Enuma Elish
王の意志に従い世界を書き換える、創造と破壊の呪文。
エヌマ・エリシュは、ウルクの英雄王ギルガメッシュが持つ最強の宝具である。しばしば『創造』の呪文、あるいは純粋な光のビームと表現され、神々から最初の王に与えられた創造と破壊の絶対的な権威を具現化している。物質を切断する通常の武器とは異なり、この能力は現実そのものを根本的なレベルで書き換え、他の全ての手段が不十分と判断された際に、ギルガメッシュの切り札として機能する。
- User
- Gilgamesh
- Type
- Anti-World / Anti-Fate Noble Phantasm
- Rank
- EX
- Affiliation
- King of Uruk (Sumer)
- First Appearance
- Fate/stay night
- Status
- Active
背景と経緯
エヌマ・エリシュの圧倒的な規模は、他の宝具とは一線を画す。単に敵を破壊するだけでなく、戦場そのものを消滅させる脅威をもたらす。これは、王が世界を統べるならば、それを完全に作り変える権利を持つという概念を体現している。その破滅的な潜在能力ゆえに、ギルガメッシュがこの力を解放することは稀であり、自身の存在や人類の命運が危機に瀕した時のみに留められる。それは、彼の傲慢さと神々の血統の究極の表現である。
その歩み
戦場の空は暗転するどころか、ありえない色彩の万華鏡へと砕け散った。ギルガメッシュはただ一人立ち、黄金の鎧を急速に地平線を飲み込む虚無に輝かせていた。彼は剣を掲げず、矢を放つこともなかった。代わりに、彼は最後の一度だけ、宝物を解き放つのではなく、創造そのものの息吹を導くために、バビロンの門を開いた。彼の手のひらからは、目もくらむような絶対的な光の柱が噴出し、山々も海もろとも消し去りながら、万物の終焉を宣言する神の声を響かせた。
読者ガイド
エヌマ・エリシュは、神々から直接の権威を授かった英雄王としてのギルガメッシュの特異な地位に由来する。その仕組みは、効果範囲内の物理法則を書き換えることで、従来の耐久力や防御力を無効化することにある。発動には膨大な魔力を必要とし、多くの場合、ギルガメッシュはバビロンの門を完全に開くか、極限の場合は自身の生命力を引き出すことを強いられる。視覚的には、地平線全体を覆う巨大な黄金の光のビームとして現れ、詠唱の音と現実の歪みを伴う。戦闘において、その効果は絶対的であり、爆発範囲内のいかなるものも、概念攻撃や運命改変能力に対する特定の対抗手段を持たない限り、生存することはできない。これにより、戦場は事実上、ギルガメッシュの意志を描くためのキャンバスと化す。
豆知識
- その名は、マルドゥクが女神ティアマトの体から世界を創造したという、古代バビロニアの創世神話に由来する。

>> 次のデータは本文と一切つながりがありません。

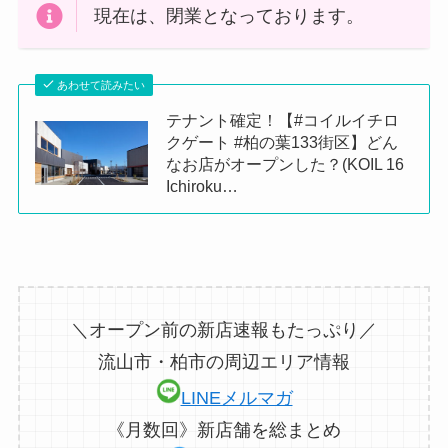
現在は、閉業となっております。
あわせて読みたい
テナント確定！【#コイルイチロ
クゲート #柏の葉133街区】どん
なお店がオープンした？(KOIL 16
Ichiroku…
＼オープン前の新店速報もたっぷり／
流山市・柏市の周辺エリア情報
LINEメルマガ
《月数回》新店舗を総まとめ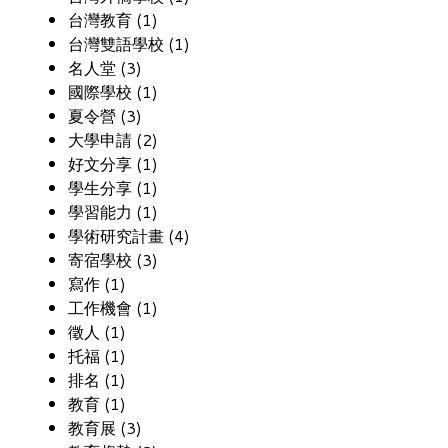
台灣教育 (1)
台灣雙語學校 (1)
名人堂 (3)
國際學校 (1)
夏令營 (3)
大學申請 (2)
好文分享 (1)
學生分享 (1)
學習能力 (1)
學術研究計畫 (4)
寄宿學校 (3)
寫作 (1)
工作機會 (1)
徵人 (1)
托福 (1)
排名 (1)
教育 (1)
教育展 (3)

- これは、景観全体を消し去る能力を持つため、『対界』に分類される数少ない宝具の一つである。
- ギルガメッシュはこれを自身の究極の切り札と考え、そのような光景に値すると判断した相手にのみ使用する。
- この呪文は、物理的なダメージを与えるだけでなく、存在そのものの概念を書き換えるものとして描かれることが多い。